Among the entries below, find every line that contains the string "Choose", then copy it.
Source material: Begin
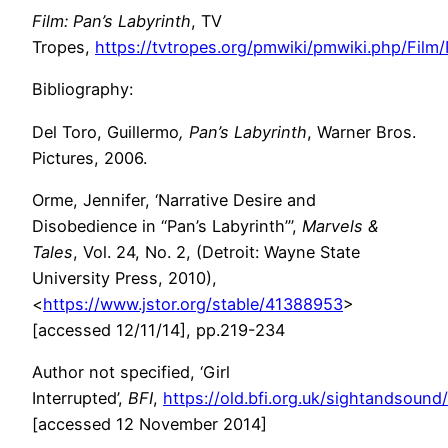
Film: Pan’s Labyrinth
, TV
Tropes,
https://tvtropes.org/pmwiki/pmwiki.php/Film
Bibliography:
Del Toro, Guillermo
,
Pan’s Labyrinth
, Warner Bros.
Pictures, 2006.
Orme, Jennifer, ‘Narrative Desire and
Disobedience in “Pan’s Labyrinth”’,
Marvels &
Tales
, Vol. 24, No. 2, (Detroit: Wayne State
University Press, 2010),
<
https://www.jstor.org/stable/41388953
>
[accessed 12/11/14], pp.219-234
Author not specified, ‘Girl
Interrupted’,
BFI
,
https://old.bfi.org.uk/sightandsound
[accessed 12 November 2014]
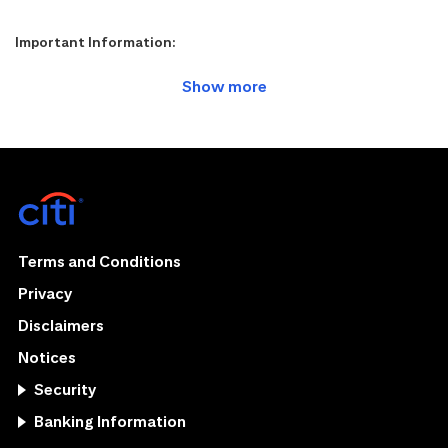
Important Information:
Terms and Conditions
Privacy
Disclaimers
Notices
Security
Banking Information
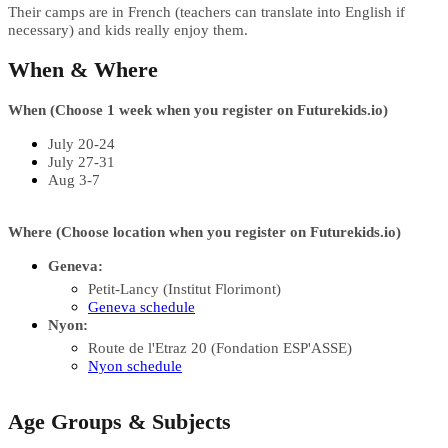
Their camps are in French (teachers can translate into English if
necessary) and kids really enjoy them.
When & Where
When (Choose 1 week when you register on
Futurekids.io)
July 20-24
July 27-31
Aug 3-7
Where (Choose location when you register on
Futurekids.io)
Geneva:
Petit-Lancy (Institut Florimont)
Geneva schedule
Nyon:
Route de l'Etraz 20 (Fondation ESP'ASSE)
Nyon schedule
Age Groups & Subjects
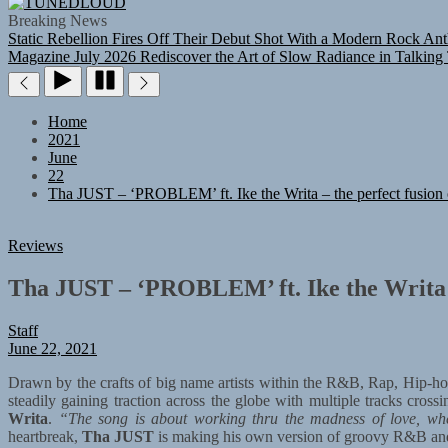
TUNEDLOUD
Breaking News
Static Rebellion Fires Off Their Debut Shot With a Modern Rock Ant
Magazine July 2026
Rediscover the Art of Slow Radiance in Talking
Home
2021
June
22
Tha JUST – ‘PROBLEM’ ft. Ike the Writa – the perfect fusion 
Reviews
Tha JUST – ‘PROBLEM’ ft. Ike the Writa – 
Staff
June 22, 2021
Drawn by the crafts of big name artists within the R&B, Rap, Hip-ho
steadily gaining traction across the globe with multiple tracks cros
Writa
.
“The song is about working thru the madness of love, whe
heartbreak,
Tha JUST
is making his own version of groovy R&B an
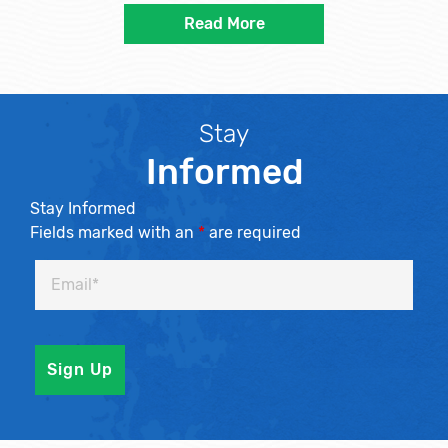
Read More
Stay
Informed
Stay Informed
Fields marked with an
*
are required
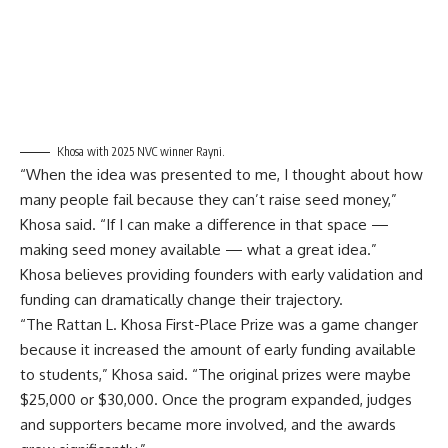
Khosa with 2025 NVC winner Rayni.
“When the idea was presented to me, I thought about how
many people fail because they can’t raise seed money,”
Khosa said. “If I can make a difference in that space —
making seed money available — what a great idea.”
Khosa believes providing founders with early validation and
funding can dramatically change their trajectory.
“The Rattan L. Khosa First-Place Prize was a game changer
because it increased the amount of early funding available
to students,” Khosa said. “The original prizes were maybe
$25,000 or $30,000. Once the program expanded, judges
and supporters became more involved, and the awards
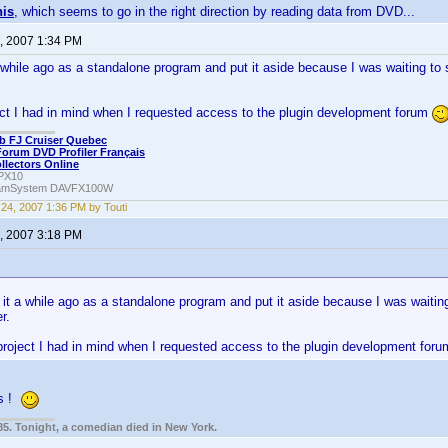
his
, which seems to go in the right direction by reading data from DVD...
, 2007 1:34 PM
 a while ago as a standalone program and put it aside because I was waiting 
ect I had in mind when I requested access to the plugin development forum
b FJ Cruiser Quebec
Forum DVD Profiler Français
ollectors Online
PX10
amSystem DAVFX100W
24, 2007 1:36 PM by Touti
, 2007 3:18 PM
d it a while ago as a standalone program and put it aside because I was waiti
r.
 project I had in mind when I requested access to the plugin development for
ts !
85. Tonight, a comedian died in New York.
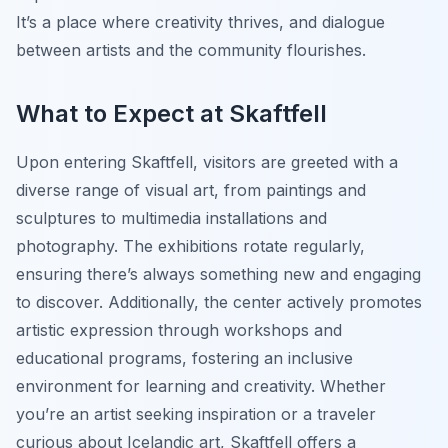
It’s a place where creativity thrives, and dialogue
between artists and the community flourishes.
What to Expect at Skaftfell
Upon entering Skaftfell, visitors are greeted with a
diverse range of visual art, from paintings and
sculptures to multimedia installations and
photography. The exhibitions rotate regularly,
ensuring there’s always something new and engaging
to discover. Additionally, the center actively promotes
artistic expression through workshops and
educational programs, fostering an inclusive
environment for learning and creativity. Whether
you’re an artist seeking inspiration or a traveler
curious about Icelandic art, Skaftfell offers a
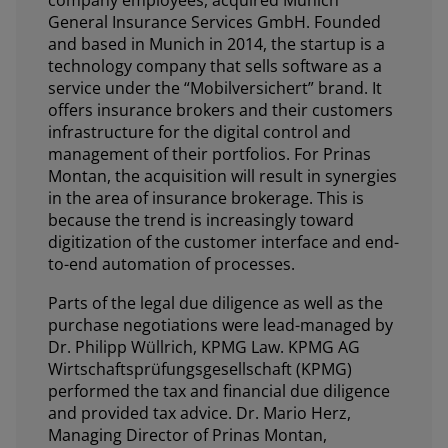
General Insurance Services GmbH. Founded
and based in Munich in 2014, the startup is a
technology company that sells software as a
service under the “Mobilversichert” brand. It
offers insurance brokers and their customers
infrastructure for the digital control and
management of their portfolios. For Prinas
Montan, the acquisition will result in synergies
in the area of insurance brokerage. This is
because the trend is increasingly toward
digitization of the customer interface and end-
to-end automation of processes.
Parts of the legal due diligence as well as the
purchase negotiations were lead-managed by
Dr. Philipp Wüllrich, KPMG Law. KPMG AG
Wirtschaftsprüfungsgesellschaft (KPMG)
performed the tax and financial due diligence
and provided tax advice. Dr. Mario Herz,
Managing Director of Prinas Montan,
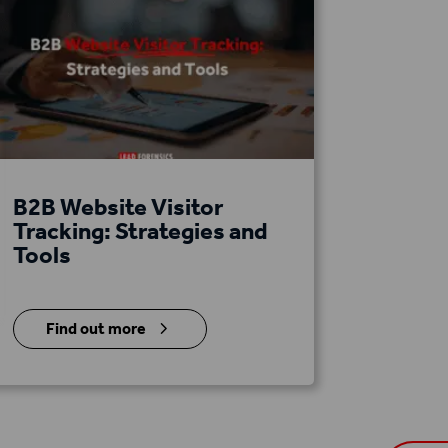
B2B Website Visitor
Tracking: Strategies and
Tools
5
Find out more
Source material: End
◆ Reply:
When (Choose 1 week when you register on
Where (Choose location when you register on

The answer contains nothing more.